子どもは文章をどう読んでいる?
10月 29th, 2012
前回は、弊社の4・5年部会員家庭のおかあさんを対象とした行事についてご紹介しました。その行事に関連して、「子どもの国語力と読書の関係」について検討していたとき、ふと思ったことがあります。今回はそれについて書いてみようと思います。
「うちの子は、本をよく読むのに国語の成績がよくありません」――こういった相談がよくあります。
なぜ本をよく読むのに国語力につながらないのでしょうか。月当たりの読書数がかなり多い子どもですら、そういったケースがあるそうです。
一概に理由を決めつけるわけにはいきませんが、そういうお子さんは文章をちゃんと読んでいない可能性が高いように思います。
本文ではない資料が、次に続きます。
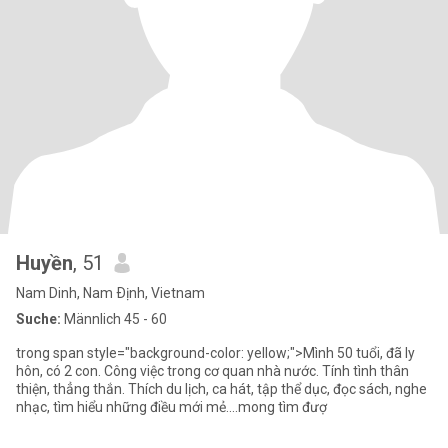
Huyền
, 51
Nam Dinh, Nam Ðịnh, Vietnam
Suche:
Männlich 45 - 60
trong span style="background-color: yellow;">Mình 50 tuổi, đã ly
hôn, có 2 con. Công việc trong cơ quan nhà nước. Tính tình thân
thiện, thẳng thắn. Thích du lịch, ca hát, tập thể dục, đọc sách, nghe
nhạc, tìm hiểu những điều mới mẻ....mong tìm đượ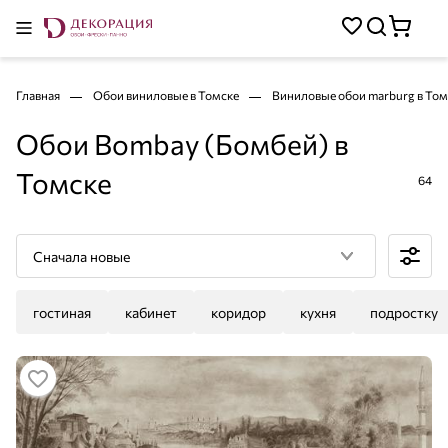
Главная
Обои виниловые в Томске
Виниловые обои marburg в То
Обои Bombay (Бомбей) в
Томске
64
Сначала новые
гостиная
кабинет
коридор
кухня
подростку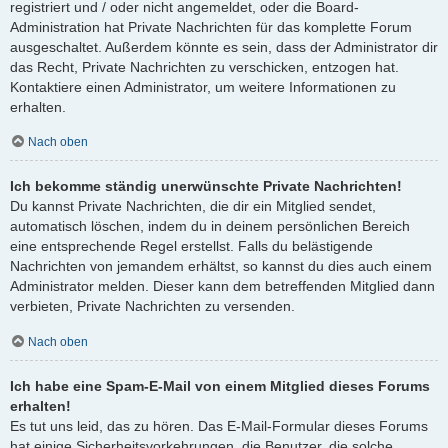
registriert und / oder nicht angemeldet, oder die Board-
Administration hat Private Nachrichten für das komplette Forum
ausgeschaltet. Außerdem könnte es sein, dass der Administrator dir
das Recht, Private Nachrichten zu verschicken, entzogen hat.
Kontaktiere einen Administrator, um weitere Informationen zu
erhalten.
Nach oben
Ich bekomme ständig unerwünschte Private Nachrichten!
Du kannst Private Nachrichten, die dir ein Mitglied sendet,
automatisch löschen, indem du in deinem persönlichen Bereich
eine entsprechende Regel erstellst. Falls du belästigende
Nachrichten von jemandem erhältst, so kannst du dies auch einem
Administrator melden. Dieser kann dem betreffenden Mitglied dann
verbieten, Private Nachrichten zu versenden.
Nach oben
Ich habe eine Spam-E-Mail von einem Mitglied dieses Forums
erhalten!
Es tut uns leid, das zu hören. Das E-Mail-Formular dieses Forums
hat einige Sicherheitsvorkehrungen, die Benutzer, die solche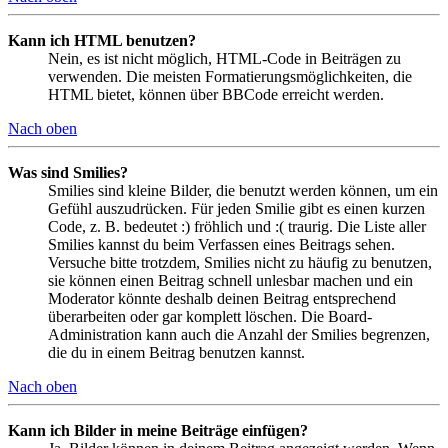
Kann ich HTML benutzen?
Nein, es ist nicht möglich, HTML-Code in Beiträgen zu
verwenden. Die meisten Formatierungsmöglichkeiten, die
HTML bietet, können über BBCode erreicht werden.
Nach oben
Was sind Smilies?
Smilies sind kleine Bilder, die benutzt werden können, um ein
Gefühl auszudrücken. Für jeden Smilie gibt es einen kurzen
Code, z. B. bedeutet :) fröhlich und :( traurig. Die Liste aller
Smilies kannst du beim Verfassen eines Beitrags sehen.
Versuche bitte trotzdem, Smilies nicht zu häufig zu benutzen,
sie können einen Beitrag schnell unlesbar machen und ein
Moderator könnte deshalb deinen Beitrag entsprechend
überarbeiten oder gar komplett löschen. Die Board-
Administration kann auch die Anzahl der Smilies begrenzen,
die du in einem Beitrag benutzen kannst.
Nach oben
Kann ich Bilder in meine Beiträge einfügen?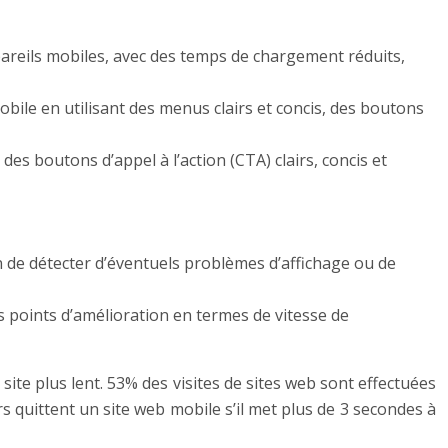
pareils mobiles, avec des temps de chargement réduits,
obile en utilisant des menus clairs et concis, des boutons
t des boutons d’appel à l’action (CTA) clairs, concis et
n de détecter d’éventuels problèmes d’affichage ou de
es points d’amélioration en termes de vitesse de
ite plus lent. 53% des visites de sites web sont effectuées
 quittent un site web mobile s’il met plus de 3 secondes à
本の命と言えるものの一つが「筋立て」ですが、それが気になるお子さんの中には、情景描写や細かい人物の言葉のやりとりに目を通すのがまどろっこしくて、話の展開にばかり興味がいってしまうお子さんもいるようです。
そういうお子さんは、読み終えるのが異常に速いのである程度わかります。挿し絵とあらすじだけに注意を向け、どんどん読み(?)進めていき、あっという間に読了です。無論、これはこれで全く意味がないわけではありません。ある意味で速読のコツを心得ているとも言えるでしょう。
しかしながら、いざ国語のテストとなるとたちまち困ってしまいます。国語の問題は、細部の読み取りがしっかりとできているかどうかを問うものです。たとえば物語文では、登場人物の行動や仕草、表情、言葉などの描写から心のうちを読み解けるかどうかを問う問題がでてきます。筋立てばかりに傾倒した読み方をしている子どもは、それと一見無関係な記述部分は飛ばし読みをすることがよくあります。したがって、こういった丁寧な読み取りを要求する問題に出くわすと、さっぱりできないケースもあるものです。
このように、細部まで読んで本に描かれている情報を採り入れて読書を楽しむことをしていない子どもは、国語のテストの素材文を読むときにも同じような読みかたしかできないのではないかと思います。「注意して丁寧に読めばいいんだよ」と言われても急にはできません。やっぱり同じことをしてしまうのではないでしょうか。
ここまでお読みになって、「うちの子は、ちゃんと問題の素材文を読んでいるかしら」と心配になったおかあさんもおありかもしれませんね。子どもの読みが丁寧で正確なものかどうかは、音読をさせてみるとよくわかります。日頃からちゃんとしっかりとした読みかたをしているお子さんは、音読をしても滑らかで正確です。
「では、すぐに音読をさせよう」と思われたでしょうか。ただし、お子さんも高学年になると、いきなり「これを音読してみなさい!」などと命令がましく言われると拒否反応を示すものです。言いかたが少しでも不自然だと、すぐに親の意図を勘ぐってしまうことでしょう。ですから、親の差し向けかたにも配慮が必要です。
そこで、塾の先生をだしに使って試みるのもよいかもしれません。「塾の先生がね、音読をしっかりやれば読解力が増すからぜひ家庭でやらせてくださいって、言っていたよ」などと伝えてもらって構いません。何しろ、私たち自体が、お子さんにそういう働きかけをもっとすべきなのですから。
音読の効能についてはいろいろ耳にされているかもしれません。このブログでも書いたことがあると思います。先ほど書いたのは、ちゃんと読めているかどうかをチェックするのによいということでしたが、実際お子さんが注意をしながら読んだなら自分の間違い読みに気づかないはずがありません。ましてや、脇で聞いているおかあさんには間違いなくわかります。ちゃんと間違えないように読もうとすれば、当然活字に集中しなければなりません。これを毎日15~20分もすれば集中力を伴った読みの態勢ができあがっていきます。これも大きな効果です。
もともと人間は耳から入る情報を理解する脳内の中枢は生まれながらにもっていますが、視覚から入ってくる文字情報を意味に変換する中枢は携えていません。ですから、文字の視覚的情報を音声に変換してから理解する脳内の信号ルートを使えば、書かれている内容の理解や記憶にもよいのです。
読書の基本も、国語の文章の読み取りの基本も音読だと心得てください。音読が上手で滑らかにすいすいと進めば、自ずと読み取り能力も増しているのは疑いありません。ただし、読むこと、声に出すことだけに集中すると、著述内容の理解に気が回らなくなるものです。その点に気をつけて、毎日少しずつの音読を励行してみるようお子さんを促してあげてください。
音読の材料は何でも構いません。弊社のマナビーテストの素材文やテキストの素材文でもよいですし、教科書の文章でも、図書館で借りた本でも何でもよいです。読みの上達が感じられたら、大いにほめてあげてください。
今6年生のお子さんでも、音読効果は必ず表れます。2~3ヶ月後に効果が表れれば、その分入試にも好影響があるはずです。